Records from a data collection:
::::
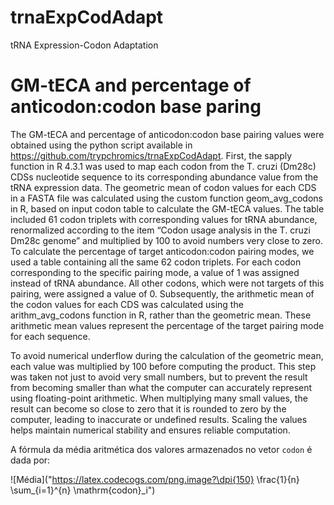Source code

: # trnaExpCodAdapt
tRNA Expression-Codon Adaptation

# GM-tECA and percentage of anticodon:codon base paring

The GM-tECA and percentage of  anticodon:codon
base pairing values were obtained using the python script available in https://github.com/trypchromics/trnaExpCodAdapt.
First, the sapply function in R 4.3.1 was used to map each codon from
the T. cruzi (Dm28c) CDSs nucleotide sequence to its corresponding abundance
value from the tRNA expression data. The geometric
mean of codon values for each CDS in a FASTA file was calculated using the
custom function geom_avg_codons in R, based on input codon table to calculate
the GM-tECA values. The table included 61 codon triplets with corresponding
values for tRNA abundance, renormalized according to the item “Codon usage
analysis in the T. cruzi Dm28c genome” and multiplied by 100 to avoid
numbers very close to zero. To calculate the percentage of target
anticodon:codon pairing modes, we used
a table containing all the same 62 codon triplets. For each codon corresponding
to the specific pairing mode, a value of 1 was assigned instead of tRNA
abundance. All other codons, which were not targets of this pairing, were
assigned a value of 0. Subsequently, the arithmetic mean of the codon values
for each CDS was calculated using the arithm_avg_codons function in R, rather
than the geometric mean. These arithmetic mean values represent the percentage
of the target pairing mode for each sequence.

To avoid numerical underflow during the calculation of the geometric mean, each value was multiplied by 100 before computing the product. This step was taken not just to avoid very small numbers, but to prevent the result from becoming smaller than what the computer can accurately represent using floating-point arithmetic. When multiplying many small values, the result can become so close to zero that it is rounded to zero by the computer, leading to inaccurate or undefined results. Scaling the values helps maintain numerical stability and ensures reliable computation.

A fórmula da média aritmética dos valores armazenados no vetor `codon` é dada por:

![Média]("https://latex.codecogs.com/png.image?\dpi{150} \frac{1}{n} \sum_{i=1}^{n} \mathrm{codon}_i")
::::
EXERCISE: Each line holding "numbers" in the records should be copied out.

EXERCISE RESULT:
numbers very close to zero. To calculate the percentage of target
To avoid numerical underflow during the calculation of the geometric mean, each value was multiplied by 100 before computing the product. This step was taken not just to avoid very small numbers, but to prevent the result from becoming smaller than what the computer can accurately represent using floating-point arithmetic. When multiplying many small values, the result can become so close to zero that it is rounded to zero by the computer, leading to inaccurate or undefined results. Scaling the values helps maintain numerical stability and ensures reliable computation.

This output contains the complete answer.